At the risk of sounding counterintuitive, there are some in-salon treatments that are worth adding to your service which promise to help you maintain your hair’s condition after your appointment ends.

One such treatment is L’Oreal’s newest in-salon innovation, the Absolut Repair Molecular System, which claims to repair two years of damage in a single application, with results supported by a shampoo ($63) and rinse-off serum ($73) you can continue to use at home.

It does so by strengthening and resurfacing dry or damaged hair with five amino acids and a 2 per cent concentration of peptides to rebuild the hair’s molecular structure.

Kelly recommends this service to those wanting to restore their hair’s condition post-summer or to brighten and lighten dull hair.

“You can instantly feel the difference in the hair strands, it immediately feels stronger and looks brighter. It’s a really exciting treatment and just shows there’s lots of big steps forward in hair technology at the moment,” she adds.

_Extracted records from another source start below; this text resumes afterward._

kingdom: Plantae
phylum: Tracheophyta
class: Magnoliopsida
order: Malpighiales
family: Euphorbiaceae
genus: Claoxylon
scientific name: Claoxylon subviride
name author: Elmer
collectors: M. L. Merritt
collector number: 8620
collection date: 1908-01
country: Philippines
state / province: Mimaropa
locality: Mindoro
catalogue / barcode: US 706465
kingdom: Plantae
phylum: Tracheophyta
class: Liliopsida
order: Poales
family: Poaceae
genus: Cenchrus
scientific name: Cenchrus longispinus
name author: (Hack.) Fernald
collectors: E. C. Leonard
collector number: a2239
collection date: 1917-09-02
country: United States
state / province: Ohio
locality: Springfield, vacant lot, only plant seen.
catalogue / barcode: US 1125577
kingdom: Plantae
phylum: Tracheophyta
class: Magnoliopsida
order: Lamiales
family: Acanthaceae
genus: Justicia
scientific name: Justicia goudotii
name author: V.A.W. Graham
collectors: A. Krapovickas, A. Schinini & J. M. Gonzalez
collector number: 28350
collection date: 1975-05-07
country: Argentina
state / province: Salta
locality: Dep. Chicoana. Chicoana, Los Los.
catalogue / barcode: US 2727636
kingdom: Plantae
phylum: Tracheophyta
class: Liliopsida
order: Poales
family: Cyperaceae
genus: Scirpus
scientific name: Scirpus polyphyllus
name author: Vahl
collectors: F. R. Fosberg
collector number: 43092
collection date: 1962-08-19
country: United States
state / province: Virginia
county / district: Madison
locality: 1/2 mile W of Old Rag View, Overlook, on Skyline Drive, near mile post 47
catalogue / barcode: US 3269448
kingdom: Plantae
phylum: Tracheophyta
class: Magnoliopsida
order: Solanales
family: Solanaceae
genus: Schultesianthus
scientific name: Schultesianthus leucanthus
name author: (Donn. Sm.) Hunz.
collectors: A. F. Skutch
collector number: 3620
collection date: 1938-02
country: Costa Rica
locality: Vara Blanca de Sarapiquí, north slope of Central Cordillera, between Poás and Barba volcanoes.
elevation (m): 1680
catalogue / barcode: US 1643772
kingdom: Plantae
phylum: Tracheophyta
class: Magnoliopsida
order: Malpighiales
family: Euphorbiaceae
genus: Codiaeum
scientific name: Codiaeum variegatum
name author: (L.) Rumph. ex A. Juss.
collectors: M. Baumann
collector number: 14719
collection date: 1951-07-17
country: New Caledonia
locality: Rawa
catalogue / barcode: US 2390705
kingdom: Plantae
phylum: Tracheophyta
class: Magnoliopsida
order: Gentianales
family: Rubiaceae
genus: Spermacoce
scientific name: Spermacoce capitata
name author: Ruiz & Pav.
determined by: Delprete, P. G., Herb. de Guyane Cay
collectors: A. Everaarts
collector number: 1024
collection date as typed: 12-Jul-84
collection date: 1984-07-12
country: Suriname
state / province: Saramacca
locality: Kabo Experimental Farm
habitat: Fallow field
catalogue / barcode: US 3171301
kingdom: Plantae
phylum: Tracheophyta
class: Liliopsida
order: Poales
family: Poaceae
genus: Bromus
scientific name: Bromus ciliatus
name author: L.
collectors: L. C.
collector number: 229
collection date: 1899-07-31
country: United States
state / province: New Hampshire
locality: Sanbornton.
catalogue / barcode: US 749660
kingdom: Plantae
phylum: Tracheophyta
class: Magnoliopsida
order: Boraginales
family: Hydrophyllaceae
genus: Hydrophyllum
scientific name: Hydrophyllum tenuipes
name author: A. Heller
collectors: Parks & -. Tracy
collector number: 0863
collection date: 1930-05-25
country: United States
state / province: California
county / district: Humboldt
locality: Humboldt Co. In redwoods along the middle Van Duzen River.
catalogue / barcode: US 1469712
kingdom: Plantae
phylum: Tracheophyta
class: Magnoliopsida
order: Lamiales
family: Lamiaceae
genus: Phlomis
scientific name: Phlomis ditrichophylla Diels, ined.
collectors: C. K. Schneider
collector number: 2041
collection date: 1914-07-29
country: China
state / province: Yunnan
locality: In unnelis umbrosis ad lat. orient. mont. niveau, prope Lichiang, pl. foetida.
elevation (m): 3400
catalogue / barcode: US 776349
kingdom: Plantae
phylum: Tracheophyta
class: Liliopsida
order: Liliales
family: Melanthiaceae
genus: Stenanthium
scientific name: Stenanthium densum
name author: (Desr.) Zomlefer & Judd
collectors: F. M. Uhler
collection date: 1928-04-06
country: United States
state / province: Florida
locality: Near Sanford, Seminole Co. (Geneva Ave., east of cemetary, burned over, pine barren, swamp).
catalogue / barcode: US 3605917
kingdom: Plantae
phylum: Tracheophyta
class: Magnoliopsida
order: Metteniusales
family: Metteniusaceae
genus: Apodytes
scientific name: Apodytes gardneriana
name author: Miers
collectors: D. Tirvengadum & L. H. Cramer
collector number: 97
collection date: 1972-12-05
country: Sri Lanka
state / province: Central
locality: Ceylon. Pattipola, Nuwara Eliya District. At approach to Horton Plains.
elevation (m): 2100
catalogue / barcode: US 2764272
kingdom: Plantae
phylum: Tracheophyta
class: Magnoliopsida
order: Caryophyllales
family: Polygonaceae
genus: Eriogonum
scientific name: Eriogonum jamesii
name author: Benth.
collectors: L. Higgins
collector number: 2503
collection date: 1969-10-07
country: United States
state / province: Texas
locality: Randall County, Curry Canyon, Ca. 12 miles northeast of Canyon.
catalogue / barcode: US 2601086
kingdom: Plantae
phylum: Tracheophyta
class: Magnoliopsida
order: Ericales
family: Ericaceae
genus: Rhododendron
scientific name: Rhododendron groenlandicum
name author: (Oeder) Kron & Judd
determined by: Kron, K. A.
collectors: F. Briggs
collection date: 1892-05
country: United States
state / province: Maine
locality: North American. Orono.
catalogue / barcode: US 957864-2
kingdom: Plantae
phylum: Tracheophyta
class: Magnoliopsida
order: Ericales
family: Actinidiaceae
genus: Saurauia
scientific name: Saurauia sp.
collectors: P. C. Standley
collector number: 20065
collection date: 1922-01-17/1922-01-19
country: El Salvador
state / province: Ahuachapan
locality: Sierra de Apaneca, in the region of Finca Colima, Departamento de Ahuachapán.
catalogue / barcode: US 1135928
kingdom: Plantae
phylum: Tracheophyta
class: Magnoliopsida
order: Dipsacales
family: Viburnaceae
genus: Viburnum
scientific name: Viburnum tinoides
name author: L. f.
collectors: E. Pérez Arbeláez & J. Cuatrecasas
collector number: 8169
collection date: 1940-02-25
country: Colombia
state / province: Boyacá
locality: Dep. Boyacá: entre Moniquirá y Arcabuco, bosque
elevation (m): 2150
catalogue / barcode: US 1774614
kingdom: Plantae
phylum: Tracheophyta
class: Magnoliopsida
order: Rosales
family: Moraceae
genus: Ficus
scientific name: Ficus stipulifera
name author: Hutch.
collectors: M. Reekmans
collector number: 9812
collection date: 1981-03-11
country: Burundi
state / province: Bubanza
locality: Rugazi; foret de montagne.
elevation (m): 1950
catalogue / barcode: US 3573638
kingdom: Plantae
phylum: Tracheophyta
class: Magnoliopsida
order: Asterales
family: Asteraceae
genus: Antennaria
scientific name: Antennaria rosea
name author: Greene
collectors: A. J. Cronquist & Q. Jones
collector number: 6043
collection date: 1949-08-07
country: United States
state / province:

You can treat it as a form of self-care

If you’re a regular on TikTok, you might have seen clips of Japanese head spas — a scalp treatment that goes one step further than a heavenly hair wash at the basin, by combining cleansing and massage therapies to remove excess oils and debris, and hydrate hair follicles, while alleviating tension and increasing stimulation of the scalp.

While it’s not a treatment offered at Una, Kelly says she tried the treatment at an authentic head spa clinic in Japan and predicts the uptick in scalp massage will be one of the prevailing hair care trends in Aotearoa in 2024.

“Exfoliating the scalp is something that people should be thinking about if they have a lot of oil, or a lot of product build-up. It is important to get a specific scalp cleansing shampoo that cleanses all of that away. It also really helps with the growth of your hair,” she says.

As far as scalp massaging tools go, Kelly says fingertips work just as well, but adds a wide-toothed comb is a must for detangling strands and dispersing a hair mask or treatment throughout the hair evenly.

Try Philip B Detangling Comb, $81, which can be used on wet or dry hair and features ultra-wide teeth to minimise breakage.